Он зевает и закрывает глаз. Максвелл пробует вывернуться, но он замотан в одеяло, как пингвин в лаваш, и едва ли может пошевелиться. Но ему так тепло и хорошо, что его сразу морит.
***
В это сложно поверить, но утро в домике близ Хелмсдэйла еще более тяжкое, чем вечер. Максвелл просыпается голодный, раздраженный и немного злой. В комнате безумно холодно. Он обкручивает покрывало вокруг себя и высовывает ногу из комка тканей. Ощущение от соприкосновения с полом схоже с контактом с раскаленной до мороза металлической плитой.
Не выбираясь из своего мобильного одеяльного гнезда, Максвелл копается в сумке. Схватив первое, что нашел сверху, натягивает на себя и наконец решается явиться свету. Он не зря приобрел этот свитер. Изначально он казался глупым со своими длинными рукавами, в которых тонули его руки, но теперь это было только преимуществом. Почистив зубы и умывшись, Максвелл чувствует себя в конце концов подобием человека. Он спускается вниз, где и натыкается на подтягивающегося на дверном косяке Быка.
Заметив его, Бык опирается на обе ноги, загораживая проем, и не пропускает без поцелуя.
— Хочу есть, — делится он.
— Ешь.
— Нечего.
Максвелл озадаченно смотрит на пустой холодильник и с тоской вспоминает гамбургер, который успел перехватить в дороге.
Пожалуй, надо было подумать о продуктах вчера, но сделанного не вернешь.
— Тут хуже, чем у тебя в твои худшие времена. У тебя хотя бы было варенье.
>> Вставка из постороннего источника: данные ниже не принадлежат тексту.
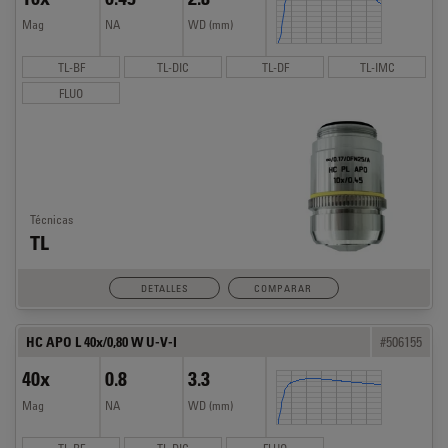
Mag
NA
WD (mm)
TL-BF
TL-DIC
TL-DF
TL-IMC
FLUO
Técnicas
TL
DETALLES
COMPARAR
HC APO L 40x/0,80 W U-V-I
#506155
40x
0.8
3.3
Mag
NA
WD (mm)
TL-BF
TL-DIC
FLUO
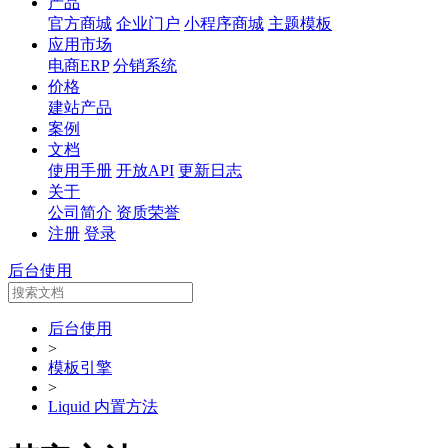
产品
官方商城
企业门户
小程序商城
主题模板
应用市场
电商ERP
分销系统
价格
建站产品
案例
文档
使用手册
开放API
更新日志
关于
公司简介
资质荣誉
注册
登录
后台使用
后台使用
>
模板引擎
>
Liquid 内置方法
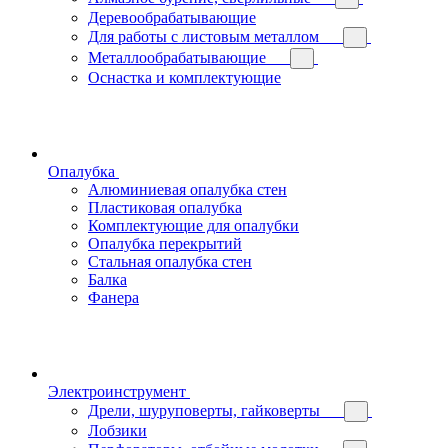
Деревообрабатывающие
Для работы с листовым металлом
Металлообрабатывающие
Оснастка и комплектующие
Опалубка
Алюминиевая опалубка стен
Пластиковая опалубка
Комплектующие для опалубки
Опалубка перекрытий
Стальная опалубка стен
Балка
Фанера
Электроинструмент
Дрели, шуруповерты, гайковерты
Лобзики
— Наверное, мы можем куда-нибудь съездить. Тут же есть… не знаю, магазины.
— Полагаешь, товарно-денежные отношения уже дошли до этой глубинки? Или придется рассчитываться натурой?
Максвелл показывает ему язык. В душе он сам на это надеется.
***
Бык наивно полагает, что приобретением продуктов их подготовка к оформлению жизни ограничится. Так жестоко он еще не ошибался.
Он начал что-то подозревать, когда увидел в их тележке больше средств для уборки, чем бутылок кетчупа. В отместку он сгреб столько всякой снеди, будто им не неделю нужно перекантоваться в Хелмсдэйле, а как минимум месяц и в составе пяти человек. В довершение он добрал индейку — ни дать, ни взять из рассказов Диккенса, — и объявил предрождественские каникулы начатыми.
***
— Смотри, какую штуку нашел на чердаке. — Бык вертит в руках красную игрушечную ракету.
Максвелл смотрит на него, потом на нее, потом пожимает плечами и продолжает убираться.
Быка он о помощи не просит, больше надеется, что тот не будет мешаться под ногами. Довольно надолго тот занимает себя исследованием чердака. Находит ящик со старыми газетами и уверяет, что в одной из новостных статей речь о первой высадке человека на Луну. А теперь это. Игрушки.
Он несколько раз тыкает Максвелла носом ракеты в ягодицу.
— Бип-бип, прошу разрешения на стыковку.
— Ракеты не делают бип-бип, — замечает тот, со смехом отводя транспорт в сторону, очевидно, не давая разрешения.
— Моя делает.
Бык плюхается на диван, вытягивая ноги, и продолжает играть.
Он некоторое время наблюдает за мелькающим туда-сюда Максвеллом и вздыхает, подпирая щеку рукой.